When in Rome?

In the Hutong
After a Power Out
2345 hrs

Peter Goodman has written another one of his great features, this time about foreign (American) firms who crack under the pressure of getting China to perform for them, and engage in corrupt practices either directly or through agents.

Goodman was able to get some people to go on record, mostly about cases that are in one way or another a matter of public record. Even the dozen cases he was able to name make it bad enough. He also has people leveling accusations at H-P.

No question, the temptation to take shortcuts in this market can be huge. Pay for a trip for a government official to the U.S. Help his kid get into Yale. Or let your distributor carry a big fat brown paper bag full of cash to a senior government official or a procurement officer.
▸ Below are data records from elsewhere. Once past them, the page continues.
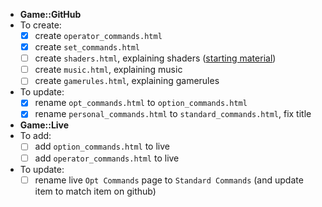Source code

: - **Game::GitHub**
- To create:
  - [x] create `operator_commands.html`
  - [x] create `set_commands.html`
  - [ ] create `shaders.html`, explaining shaders ([starting material](http://forum.toribash.com/showthread.php?t=208366))
  - [ ] create `music.html`, explaining music
  - [ ] create `gamerules.html`, explaining gamerules
- To update:
  - [x] rename `opt_commands.html` to `option_commands.html`
  - [x] rename `personal_commands.html` to `standard_commands.html`, fix title
  
- **Game::Live**
- To add:
  - [ ] add `option_commands.html` to live
  - [ ] add `operator_commands.html` to live
- To update:
  - [ ] rename live `Opt Commands` page to `Standard Commands` (and update item to match item on github)
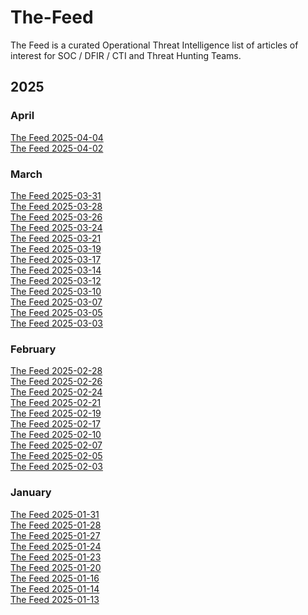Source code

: # The-Feed
The Feed is a curated Operational Threat Intelligence list of articles of interest for SOC / DFIR / CTI and Threat Hunting Teams.

## 2025

### April
[The Feed 2025-04-04](./summaries/The-Feed_2025-04-04.md)\
[The Feed 2025-04-02](./summaries/The-Feed_2025-04-02.md)

### March
[The Feed 2025-03-31](./summaries/The-Feed_2025-03-31.md)\
[The Feed 2025-03-28](./summaries/The-Feed_2025-03-28.md)\
[The Feed 2025-03-26](./summaries/The-Feed_2025-03-26.md)\
[The Feed 2025-03-24](./summaries/The-Feed_2025-03-24.md)\
[The Feed 2025-03-21](./summaries/The-Feed_2025-03-21.md)\
[The Feed 2025-03-19](./summaries/The-Feed_2025-03-19.md)\
[The Feed 2025-03-17](./summaries/The-Feed_2025-03-17.md)\
[The Feed 2025-03-14](./summaries/The-Feed_2025-03-14.md)\
[The Feed 2025-03-12](./summaries/The-Feed_2025-03-12.md)\
[The Feed 2025-03-10](./summaries/The-Feed_2025-03-10.md)\
[The Feed 2025-03-07](./summaries/The-Feed_2025-03-07.md)\
[The Feed 2025-03-05](./summaries/The-Feed_2025-03-05.md)\
[The Feed 2025-03-03](./summaries/The-Feed_2025-03-03.md)

### February
[The Feed 2025-02-28](./summaries/The-Feed_2025-02-28.md)\
[The Feed 2025-02-26](./summaries/The-Feed_2025-02-26.md)\
[The Feed 2025-02-24](./summaries/The-Feed_2025-02-24.md)\
[The Feed 2025-02-21](./summaries/The-Feed_2025-02-21.md)\
[The Feed 2025-02-19](./summaries/The-Feed_2025-02-19.md)\
[The Feed 2025-02-17](./summaries/The-Feed_2025-02-17.md)\
[The Feed 2025-02-10](./summaries/The-Feed_2025-02-10.md)\
[The Feed 2025-02-07](./summaries/The-Feed_2025-02-07.md)\
[The Feed 2025-02-05](./summaries/The-Feed_2025-02-05.md)\
[The Feed 2025-02-03](./summaries/The-Feed_2025-02-03.md)

### January

[The Feed 2025-01-31](./summaries/The-Feed_2025-01-31.md)\
[The Feed 2025-01-28](./summaries/The-Feed_2025-01-28.md)\
[The Feed 2025-01-27](./summaries/The-Feed_2025-01-27.md)\
[The Feed 2025-01-24](./summaries/The-Feed_2025-01-24.md)\
[The Feed 2025-01-23](./summaries/The-Feed_2025-01-23.md)\
[The Feed 2025-01-20](./summaries/The-Feed_2025-01-20.md)\
[The Feed 2025-01-16](./summaries/The-Feed_2025-01-16.md)\
[The Feed 2025-01-14](./summaries/The-Feed_2025-01-14.md)\
[The Feed 2025-01-13](./summaries/The-Feed_2025-01-13.md)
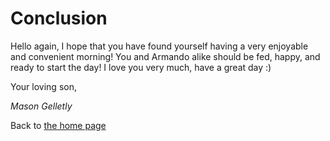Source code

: # Conclusion

Hello again, I hope that you have found yourself having a very enjoyable
and convenient morning! You and Armando alike should be fed, happy, and
ready to start the day! I love you very much, have a great day :)

Your loving son,

*Mason Gelletly*

Back to [the home page](index.html)
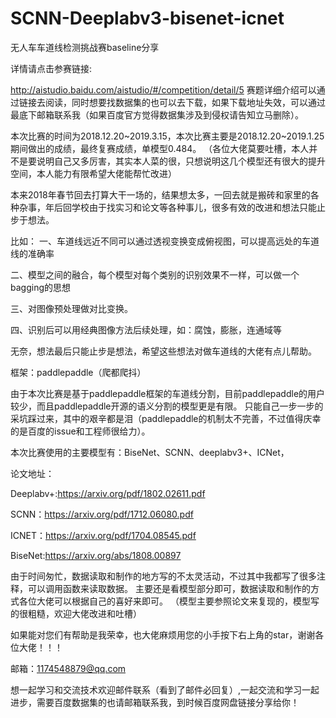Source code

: # SCNN-Deeplabv3-bisenet-icnet

无人车车道线检测挑战赛baseline分享 

详情请点击参赛链接:


http://aistudio.baidu.com/aistudio/#/competition/detail/5
赛题详细介绍可以通过链接去阅读，同时想要找数据集的也可以去下载，如果下载地址失效，可以通过最底下邮箱联系我（如果百度官方觉得数据集涉及到侵权请告知立马删除）。


本次比赛的时间为2018.12.20~2019.3.15，本次比赛主要是2018.12.20~2019.1.25期间做出的成绩，最终复赛成绩，单模型0.484。
（各位大佬莫要吐槽，本人并不是要说明自己又多厉害，其实本人菜的很，只想说明这几个模型还有很大的提升空间，本人能力有限希望大佬能帮忙改进）



本来2018年春节回去打算大干一场的，结果想太多，一回去就是搬砖和家里的各种杂事，年后回学校由于找实习和论文等各种事儿，很多有效的改进和想法只能止步于想法。


比如：
  一、车道线远近不同可以通过透视变换变成俯视图，可以提高远处的车道线的准确率
  
  
  二、模型之间的融合，每个模型对每个类别的识别效果不一样，可以做一个bagging的思想
  
  
  三、对图像预处理做对比变换。
  
  
  四、识别后可以用经典图像方法后续处理，如：腐蚀，膨胀，连通域等
  
  
  无奈，想法最后只能止步是想法，希望这些想法对做车道线的大佬有点儿帮助。
  

框架：paddlepaddle（爬都爬抖）

由于本次比赛是基于paddlepaddle框架的车道线分割，目前paddlepaddle的用户较少，而且paddlepaddle开源的语义分割的模型更是有限。
只能自己一步一步的采坑踩过来，其中的艰辛都是泪（paddlepaddle的机制太不完善，不过值得庆幸的是百度的issue和工程师很给力）。

本次比赛使用的主要模型有：BiseNet、SCNN、deeplabv3+、ICNet，

论文地址：

Deeplabv+:https://arxiv.org/pdf/1802.02611.pdf

SCNN：https://arxiv.org/pdf/1712.06080.pdf

ICNET：https://arxiv.org/pdf/1704.08545.pdf

BiseNet:https://arxiv.org/abs/1808.00897


由于时间匆忙，数据读取和制作的地方写的不太灵活动，不过其中我都写了很多注释，可以调用函数来读取数据。
主要还是看模型部分即可，数据读取和制作的方式各位大佬可以根据自己的喜好来即可。
（模型主要参照论文来复现的，模型写的很粗糙，欢迎大佬改进和吐槽）

如果能对您们有帮助是我荣幸，也大佬麻烦用您的小手按下右上角的star，谢谢各位大佬！！！


邮箱：1174548879@qq.com


想一起学习和交流技术欢迎邮件联系（看到了邮件必回复）,一起交流和学习一起进步，需要百度数据集的也请邮箱联系我，到时候百度网盘链接分享给你！
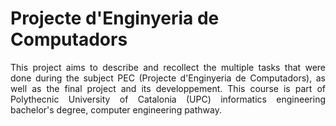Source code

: # Projecte d'Enginyeria de Computadors
<p align="justify"> This project aims to describe and recollect the multiple tasks that were done during the subject PEC (Projecte d'Enginyeria de Computadors), as well as the final project and its developpement. This course is part of Polythecnic University of Catalonia (UPC) informatics engineering bachelor's degree, computer engineering pathway. </p>


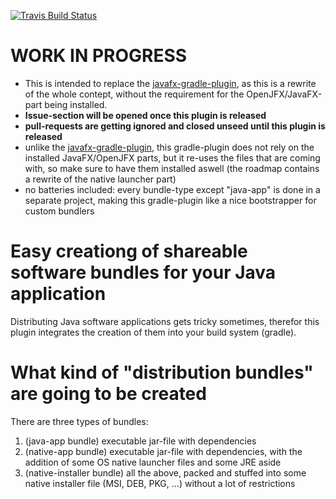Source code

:[![Travis Build Status](https://travis-ci.org/FibreFoX/distribution-bundle-plugin-for-gradle.svg?branch=master)](https://travis-ci.org/FibreFoX/distribution-bundle-plugin-for-gradle)

# WORK IN PROGRESS

* This is intended to replace the [javafx-gradle-plugin](https://github.com/FibreFoX/javafx-gradle-plugin), as this is a rewrite of the whole contept, without the requirement for the OpenJFX/JavaFX-part being installed.
* **Issue-section will be opened once this plugin is released**
* **pull-requests are getting ignored and closed unseed until this plugin is released**
* unlike the [javafx-gradle-plugin](https://github.com/FibreFoX/javafx-gradle-plugin), this gradle-plugin does not rely on the installed JavaFX/OpenJFX parts, but it re-uses the files that are coming with, so make sure to have them installed aswell (the roadmap contains a rewrite of the native launcher part)
* no batteries included: every bundle-type except "java-app" is done in a separate project, making this gradle-plugin like a nice bootstrapper for custom bundlers

# Easy creationg of shareable software bundles for your Java application

Distributing Java software applications gets tricky sometimes, therefor this plugin integrates the creation of them into your build system (gradle).

# What kind of "distribution bundles" are going to be created

There are three types of bundles:
1. (java-app bundle) executable jar-file with dependencies
2. (native-app bundle) executable jar-file with dependencies, with the addition of some OS native launcher files and some JRE aside
3. (native-installer bundle) all the above, packed and stuffed into some native installer file (MSI, DEB, PKG, ...) without a lot of restrictions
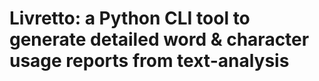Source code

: # Livretto: a Python CLI tool to generate detailed word &amp; character usage reports from text-analysis
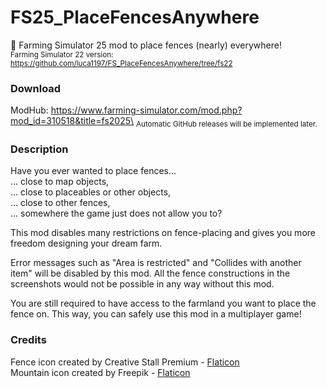 # FS25_PlaceFencesAnywhere
🚜 Farming Simulator 25 mod to place fences (nearly) everywhere!\
<sub>Farming Simulator 22 version: https://github.com/luca1197/FS_PlaceFencesAnywhere/tree/fs22</sub>

### Download
ModHub: https://www.farming-simulator.com/mod.php?mod_id=310518&title=fs2025\
<sub>Automatic GitHub releases will be implemented later.</sub>

### Description
Have you ever wanted to place fences...\
... close to map objects,\
... close to placeables or other objects,\
... close to other fences,\
... somewhere the game just does not allow you to?

This mod disables many restrictions on fence-placing and gives you more freedom designing your dream farm.

Error messages such as "Area is restricted" and "Collides with another item" will be disabled by this mod. All the fence constructions in the screenshots would not be possible in any way without this mod.

You are still required to have access to the farmland you want to place the fence on. This way, you can safely use this mod in a multiplayer game!

### Credits
Fence icon created by Creative Stall Premium - [Flaticon](https://www.flaticon.com/)\
Mountain icon created by Freepik - [Flaticon](https://www.flaticon.com/)
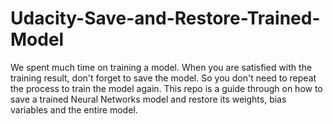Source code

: # Udacity-Save-and-Restore-Trained-Model
We spent much time on training a model. When you are satisfied with the training result, don't forget to save the model. 
So you don't need to repeat the process to train the model again. 
This repo is a guide through on how to save a trained Neural Networks model and restore its weights, bias variables and the entire model. 

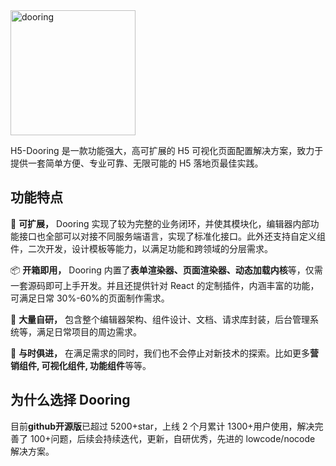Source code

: <img src="http://cdn.dooring.cn/dr/logo.ff7fc6bb.png" alt="dooring" width=200>

H5-Dooring 是一款功能强大，高可扩展的 H5 可视化页面配置解决方案，致力于提供一套简单方便、专业可靠、无限可能的 H5 落地页最佳实践。

## 功能特点

🎉 **可扩展，** Dooring 实现了较为完整的业务闭环，并使其模块化，编辑器内部功能接口也全部可以对接不同服务端语言，实现了标准化接口。此外还支持自定义组件，二次开发，设计模板等能力，以满足功能和跨领域的分层需求。

📦 **开箱即用，** Dooring 内置了**表单渲染器、页面渲染器、动态加载内核**等，仅需一套源码即可上手开发。并且还提供针对 React 的定制插件，内涵丰富的功能，可满足日常 30%-60%的页面制作需求。

🚀 **大量自研，** 包含整个编辑器架构、组件设计、文档、请求库封装，后台管理系统等，满足日常项目的周边需求。

🚄 **与时俱进，** 在满足需求的同时，我们也不会停止对新技术的探索。比如更多**营销组件, 可视化组件, 功能组件**等等。

## 为什么选择 Dooring

目前**github开源版**已超过 5200+star，上线 2 个月累计 1300+用户使用，解决完善了 100+问题，后续会持续迭代，更新，自研优秀，先进的 lowcode/nocode 解决方案。
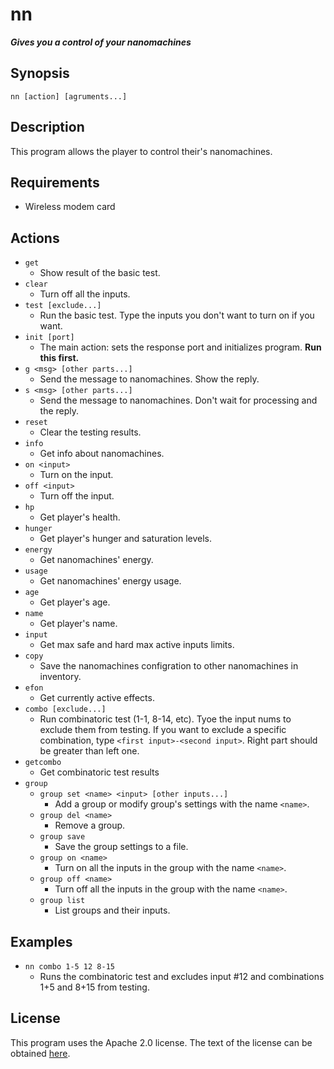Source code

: # nn
**_Gives you a control of your nanomachines_**

## Synopsis
`nn [action] [agruments...]`

## Description
This program allows the player to control their's nanomachines.

## Requirements
* Wireless modem card

## Actions
* `get`
  * Show result of the basic test.
* `clear`
  * Turn off all the inputs.
* `test [exclude...]`
  * Run the basic test. Type the inputs you don't want to turn on if you want.
* `init [port]`
  * The main action: sets the response port and initializes program. **Run this first.**
* `g <msg> [other parts...]`
  * Send the message to nanomachines. Show the reply.
* `s <msg> [other parts...]`
  * Send the message to nanomachines. Don't wait for processing and the reply.
* `reset`
  * Clear the testing results.
* `info`
  * Get info about nanomachines.
* `on <input>`
  * Turn on the input.
* `off <input>`
  * Turn off the input.
* `hp`
  * Get player's health.
* `hunger`
  * Get player's hunger and saturation levels.
* `energy`
  * Get nanomachines' energy.
* `usage`
  * Get nanomachines' energy usage.
* `age`
  * Get player's age.
* `name`
  * Get player's name.
* `input`
  * Get max safe and hard max active inputs limits.
* `copy`
  * Save the nanomachines configration to other nanomachines in inventory.
* `efon`
  * Get currently active effects.
* `combo [exclude...]`
  * Run combinatoric test (1-1, 8-14, etc). Tyoe the input nums to exclude them from testing. If you want to exclude a specific combination, type `<first input>-<second input>`. Right part should be greater than left one.
* `getcombo`
  * Get combinatoric test results
* `group`
  * `group set <name> <input> [other inputs...]`
    * Add a group or modify group's settings with the name `<name>`.
  * `group del <name>`
    * Remove a group.
  * `group save`
    * Save the group settings to a file.
  * `group on <name>`
    * Turn on all the inputs in the group with the name `<name>`.
  * `group off <name>`
    * Turn off all the inputs in the group with the name `<name>`.
  * `group list`
    * List groups and their inputs.

## Examples
* `nn combo 1-5 12 8-15`
  * Runs the combinatoric test and excludes input #12 and combinations 1+5 and 8+15 from testing.

## License
This program uses the Apache 2.0 license. The text of the license can be obtained [here](http://www.apache.org/licenses/LICENSE-2.0).
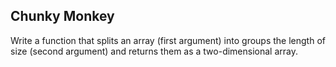 ## Chunky Monkey

Write a function that splits an array (first argument) into groups the length of size (second argument) and returns them as a two-dimensional array.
Or even let your P.R. company lay a couple of thousand RMB on a reporter for a sweet story.

But hey, guys. It’s wrong. It’s illegal, immoral, and in the long run damages everyone it touches, even remotely. And here’s the kicker: if you as a corporation can muster the courage to say no, you’ll find you may lose a couple of deals in the near term, but in the long run you’ll do better.

And, oh, by the way. There’s a reckoning coming. That’s right. Sure as a monsoon there is a big bloody s***storm coming that’s going to engulf a lot of companies doing business in this town.

The most politically profitable thing a government official in China can do to fight corruption is to uproot a corrupt bureaucrat or employee of a state-owned enterprise and get them to testify that a big foreign firm made them do it. And then to go after the big foreign firm, make a big public deal, investigate with the SEC and the DoJ in the spirit of international cooperation, slap them with a huge fine or worse, and then shift blame for corruption onto the backs of major multinationals.

So get ready. My advice – start cleaning house now. On your own. Don’t wait for Public Security and the SEC to knock on the door.